• Records provided:
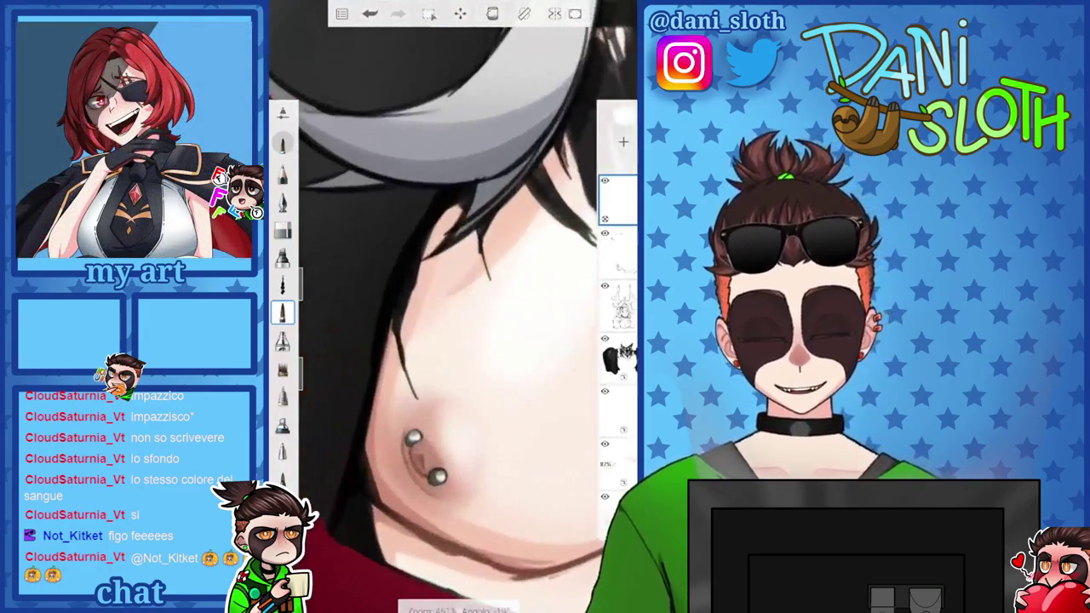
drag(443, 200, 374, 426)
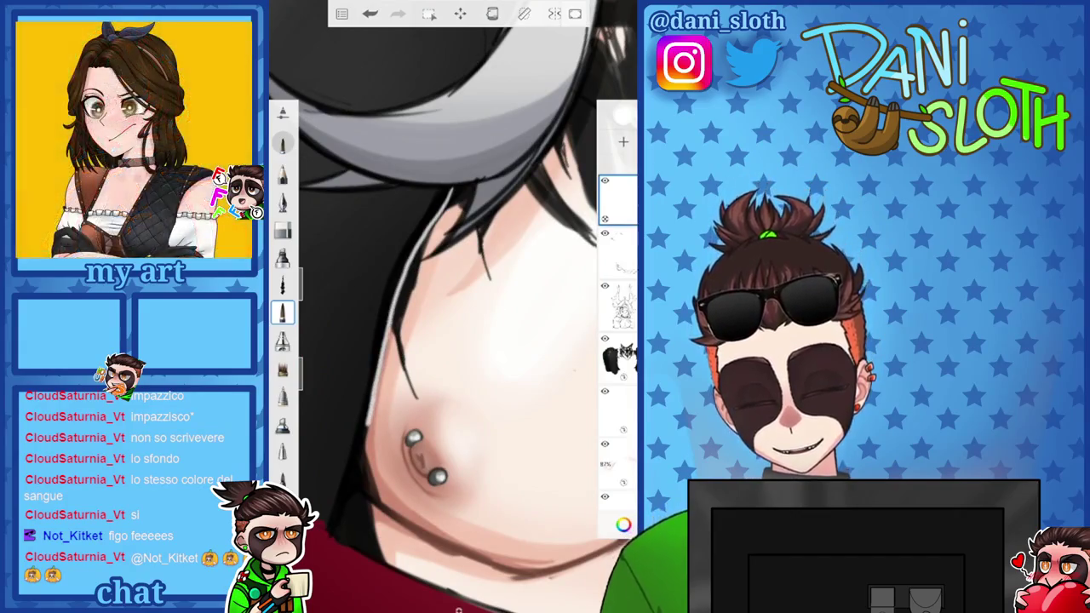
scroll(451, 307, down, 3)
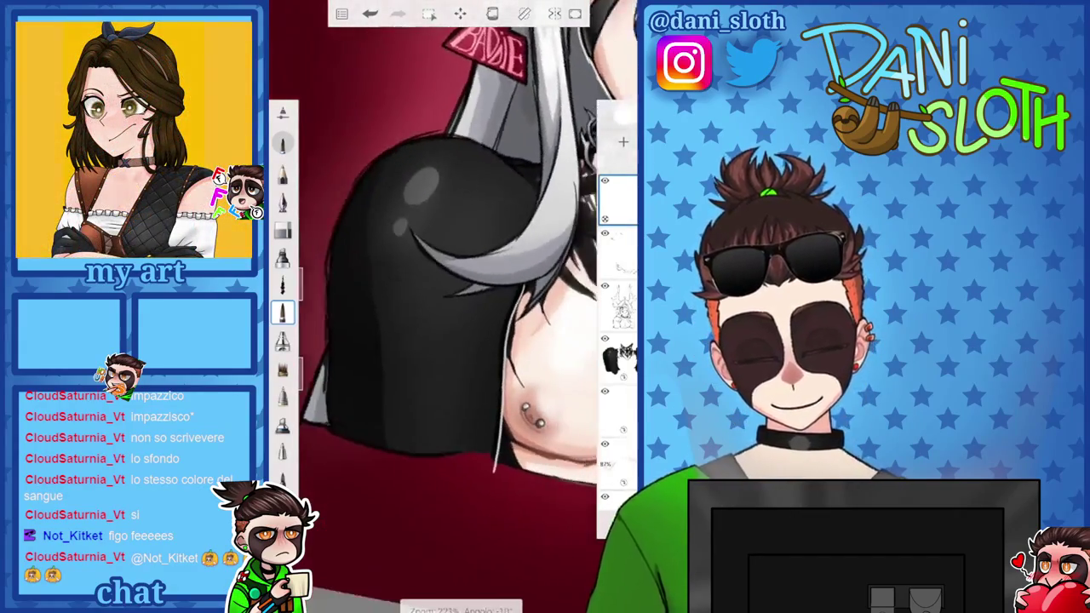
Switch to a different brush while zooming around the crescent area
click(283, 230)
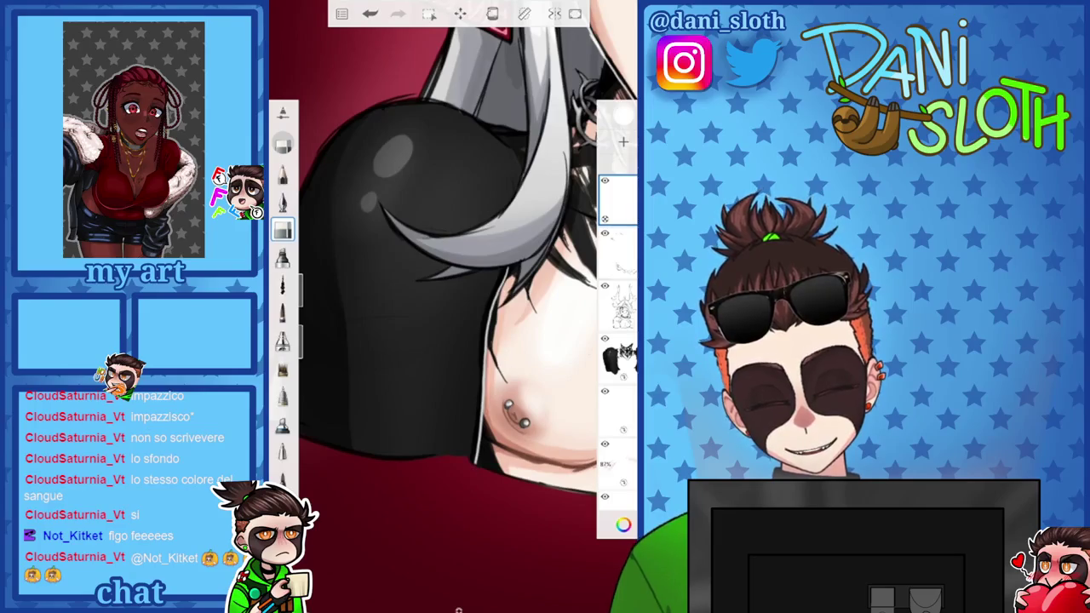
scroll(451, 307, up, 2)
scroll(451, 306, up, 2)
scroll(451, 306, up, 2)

• Required action: Your response should contain each line of the listing in which the word "scroll" occurs.

• Completed exercise:
scroll(451, 307, down, 3)
scroll(451, 307, up, 2)
scroll(451, 306, up, 2)
scroll(451, 306, up, 2)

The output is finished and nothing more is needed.